KABARBURSA.COM – Kesepakatan dagang antara Amerika Serikat dan China yang diumumkan pada 12 Mei 2025 dinilai sejumlah ekonom menjadi titik balik yang dinanti banyak negara.
Dilansir dari Reuters, kedua negara sepakat untuk menurunkan tarif secara timbal balik selama 90 hari, membuka jalan bagi deeskalasi konflik dagang yang telah menciptakan ketidakpastian luas di pasar keuangan, memperlemah rantai pasok, dan mendorong lonjakan harga global.
Sebelum kesepakatan ini, AS telah menaikkan tarif hingga 145 persen untuk produk China bahkan mengancam menaikkan hingga 245 persen,sementara China membalas dengan tarif 125 persen terhadap produk AS. Langkah ini memicu penurunan guncangan ekonomi global, perdagangan bilateral menurun sebesar USD600 miliar dan meningkatkan kekhawatiran akan resesi global.
Dalam kesepakatan terbaru, AS akan menurunkan tarif pada barang-barang China dari 145 persen menjadi 30 persen, sementara China akan mengurangi tarif pada barang-barang AS dari 125 persen menjadi 10 persen. Kesepakatan tersebut juga mencakup pembentukan forum konsultasi ekonomi baru untuk memfasilitasi dialog berkelanjutan antara kedua negara.
Pasar global merespons positif terhadap perkembangan ini. Indeks STOXX 600 Eropa naik 1,1 persen, dan DAX Jerman mencetak rekor tertinggi baru, mencerminkan optimisme investor terhadap stabilitas perdagangan internasional yang mulai pulih.
Ekonom Universitas Andalas Syafruddin Karimi, menilai kesepakatan tersebut bukan hanya kabar baik untuk stabilitas global, tapi juga sebuah peringatan keras bagi negara berkembang, termasuk Indonesia.
"Perang dagang Trump vs Jinping adalah lonceng peringatan keras bagi model pertumbuhan berbasis ekspor (export-led growth) yang selama ini dianggap jalur utama pembangunan," ujar Syafruddin melalui keterangan resminya, dikutip Selasa, 13 Mei 2025.

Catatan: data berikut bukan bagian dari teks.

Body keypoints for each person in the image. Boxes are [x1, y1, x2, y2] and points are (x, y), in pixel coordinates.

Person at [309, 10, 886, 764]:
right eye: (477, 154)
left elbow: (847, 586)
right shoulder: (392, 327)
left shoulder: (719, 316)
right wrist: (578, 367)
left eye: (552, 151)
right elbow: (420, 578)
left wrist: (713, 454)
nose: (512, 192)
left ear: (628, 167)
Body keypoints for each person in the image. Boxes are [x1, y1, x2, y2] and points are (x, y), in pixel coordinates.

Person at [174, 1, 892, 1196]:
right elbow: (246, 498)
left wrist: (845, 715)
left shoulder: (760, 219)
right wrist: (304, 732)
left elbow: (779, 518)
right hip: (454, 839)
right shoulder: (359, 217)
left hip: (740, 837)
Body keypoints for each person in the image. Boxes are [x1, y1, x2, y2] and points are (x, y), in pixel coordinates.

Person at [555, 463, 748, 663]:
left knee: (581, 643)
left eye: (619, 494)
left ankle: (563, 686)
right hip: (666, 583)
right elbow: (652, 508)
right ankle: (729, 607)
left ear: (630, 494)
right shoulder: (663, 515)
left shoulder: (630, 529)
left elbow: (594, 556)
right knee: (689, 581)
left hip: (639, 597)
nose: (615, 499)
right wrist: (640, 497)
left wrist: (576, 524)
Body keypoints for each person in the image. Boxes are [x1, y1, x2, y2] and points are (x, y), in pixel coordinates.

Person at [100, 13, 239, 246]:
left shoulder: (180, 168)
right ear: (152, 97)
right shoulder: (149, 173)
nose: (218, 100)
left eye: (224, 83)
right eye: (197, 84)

Menurutnya, perjanjian itu menunjukkan bahwa dua ekonomi terbesar dunia pun rapuh di bawah tekanan proteksionisme. Ia menekankan bahwa ketahanan ekonomi tidak bisa lagi hanya bergantung pada pasar global.
Kesepakatan yang dicapai dalam forum bilateral di Jenewa ini disambut positif oleh pasar keuangan global. Indeks STOXX 600 Eropa naik lebih dari satu persen, sementara DAX Jerman mencetak rekor tertinggi baru. Pasar merespons sinyal deeskalasi ini dengan optimisme, melihat peluang untuk berakhirnya era ketidakpastian akibat saling balas tarif antara AS dan China.
Namun, Syafruddin melihat perjanjian itu sebagai momentum awal, bukan garis finish.
"Kesepakatan ini bukanlah tujuan akhir, melainkan pintu masuk untuk negosiasi lebih luas dan reformasi struktural yang lebih dalam," ucap dia.
Ia mendorong Indonesia agar tidak hanya menjadi penonton dalam dinamika global ini, tetapi aktif memosisikan diri sebagai mitra strategis baru bagi rantai pasok dunia yang mulai berbenah.
Peluang dan Risiko untuk Indonesia
Dengan normalisasi tarif antara AS dan China, peluang ekspor Indonesia ke dua pasar utama itu bisa terbuka lebih lebar. Terutama di sektor manufaktur, Indonesia berpotensi menjadi pemasok alternatif bagi produk yang sebelumnya dikenai tarif tinggi.
Namun, Syafruddin mengingatkan ada risiko tersendiri yang menghadang.
“Trade diversion yang sebelumnya menguntungkan Indonesia bisa berbalik arah. Ketika AS dan China berdamai, mereka bisa saling ambil kembali pasar yang sempat hilang,” ujarnya.
Untuk itu, ia menilai Indonesia perlu segera memperkuat daya saing domestik dan mengakselerasi negosiasi bilateral baru agar tidak kehilangan momentum.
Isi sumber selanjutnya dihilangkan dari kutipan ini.